- _DIRECTIVE 1_
Reproduce, word for word, the lines of the listing below, starting at the line with "order: Pelecaniformes" and continuing up to and including the listing's final line.

- _SOURCE EXTRACT_
_ _ _

9 in 10 Dealers Forecast ‘Excellent’ to ‘Good’ Market for Alarm System Sales

Dealers and integrators were asked: “Considering the economic health of your business, how would you define the state of the market and the potential for burglar and fire alarm sales in 2006?”

*percentage of respondents to SDM’s 2006 Industry Forecast, conducted November 2005

Although burglar and fire alarm systems traditionally have been security companies’ “bread and butter,” those markets are growing significantly more slowly than other segments within the security industry.

In the first three parts of this four-part series on the state of the security market, SDM noted growth rates as high as 15 percent to 20 percent or more in the video surveillance, access control and integrated systems markets. The burglar and fire alarm markets are not seeing such high growth, industry sources agree – although they disagree on what that growth rate is.

_ _ _

- _DIRECTIVE 2_
According to the article on alarm system sales, what growth rates did SDM note in the video surveillance, access control and integrated systems markets?

_ _ _

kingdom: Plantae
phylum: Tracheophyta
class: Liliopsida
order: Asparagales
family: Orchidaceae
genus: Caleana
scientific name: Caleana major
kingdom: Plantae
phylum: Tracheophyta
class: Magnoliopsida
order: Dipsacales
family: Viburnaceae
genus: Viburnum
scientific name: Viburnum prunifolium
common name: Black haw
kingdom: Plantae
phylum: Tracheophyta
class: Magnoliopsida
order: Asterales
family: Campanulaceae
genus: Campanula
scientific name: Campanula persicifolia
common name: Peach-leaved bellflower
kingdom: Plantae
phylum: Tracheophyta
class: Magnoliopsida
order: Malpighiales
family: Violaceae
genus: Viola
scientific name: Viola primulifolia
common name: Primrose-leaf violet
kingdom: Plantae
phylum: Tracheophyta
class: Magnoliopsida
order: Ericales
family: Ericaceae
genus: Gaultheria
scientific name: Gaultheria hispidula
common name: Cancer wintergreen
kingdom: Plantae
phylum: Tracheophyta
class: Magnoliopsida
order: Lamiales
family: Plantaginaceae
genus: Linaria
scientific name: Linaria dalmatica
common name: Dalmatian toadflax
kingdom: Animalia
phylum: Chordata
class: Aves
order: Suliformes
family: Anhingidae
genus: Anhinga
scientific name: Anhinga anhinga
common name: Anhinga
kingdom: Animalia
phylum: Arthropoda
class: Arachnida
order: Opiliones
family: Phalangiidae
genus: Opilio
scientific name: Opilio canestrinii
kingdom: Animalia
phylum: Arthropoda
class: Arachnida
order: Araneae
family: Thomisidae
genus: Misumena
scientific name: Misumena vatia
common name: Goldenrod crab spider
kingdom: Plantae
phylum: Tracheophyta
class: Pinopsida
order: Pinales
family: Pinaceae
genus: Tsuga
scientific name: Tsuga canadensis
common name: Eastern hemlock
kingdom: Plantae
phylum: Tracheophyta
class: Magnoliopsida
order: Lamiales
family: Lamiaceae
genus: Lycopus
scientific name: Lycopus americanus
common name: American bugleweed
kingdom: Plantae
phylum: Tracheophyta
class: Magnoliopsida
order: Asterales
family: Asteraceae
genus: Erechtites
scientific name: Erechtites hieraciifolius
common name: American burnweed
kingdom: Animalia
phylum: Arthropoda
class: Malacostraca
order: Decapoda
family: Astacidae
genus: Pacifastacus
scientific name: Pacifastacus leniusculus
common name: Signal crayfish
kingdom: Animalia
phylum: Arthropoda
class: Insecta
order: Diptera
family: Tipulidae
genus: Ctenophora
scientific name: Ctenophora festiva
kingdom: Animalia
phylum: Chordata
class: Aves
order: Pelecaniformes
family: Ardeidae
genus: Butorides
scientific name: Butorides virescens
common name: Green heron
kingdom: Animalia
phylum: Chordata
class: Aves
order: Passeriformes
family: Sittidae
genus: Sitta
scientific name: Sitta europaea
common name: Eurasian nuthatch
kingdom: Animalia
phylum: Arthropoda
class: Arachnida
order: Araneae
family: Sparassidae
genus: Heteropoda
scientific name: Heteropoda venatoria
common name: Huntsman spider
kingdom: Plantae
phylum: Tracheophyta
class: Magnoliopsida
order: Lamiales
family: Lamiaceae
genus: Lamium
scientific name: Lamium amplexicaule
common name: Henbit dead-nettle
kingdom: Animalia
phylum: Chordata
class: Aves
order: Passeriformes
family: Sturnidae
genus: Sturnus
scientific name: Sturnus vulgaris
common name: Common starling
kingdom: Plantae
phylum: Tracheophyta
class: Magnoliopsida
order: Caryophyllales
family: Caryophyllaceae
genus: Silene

_ _ _

- _RIGHT ANSWER 1_
order: Pelecaniformes
family: Ardeidae
genus: Butorides
scientific name: Butorides virescens
common name: Green heron
kingdom: Animalia
phylum: Chordata
class: Aves
order: Passeriformes
family: Sittidae
genus: Sitta
scientific name: Sitta europaea
common name: Eurasian nuthatch
kingdom: Animalia
phylum: Arthropoda
class: Arachnida
order: Araneae
family: Sparassidae
genus: Heteropoda
scientific name: Heteropoda venatoria
common name: Huntsman spider
kingdom: Plantae
phylum: Tracheophyta
class: Magnoliopsida
order: Lamiales
family: Lamiaceae
genus: Lamium
scientific name: Lamium amplexicaule
common name: Henbit dead-nettle
kingdom: Animalia
phylum: Chordata
class: Aves
order: Passeriformes
family: Sturnidae
genus: Sturnus
scientific name: Sturnus vulgaris
common name: Common starling
kingdom: Plantae
phylum: Tracheophyta
class: Magnoliopsida
order: Caryophyllales
family: Caryophyllaceae
genus: Silene

- _RIGHT ANSWER 2_
As high as 15 percent to 20 percent or more.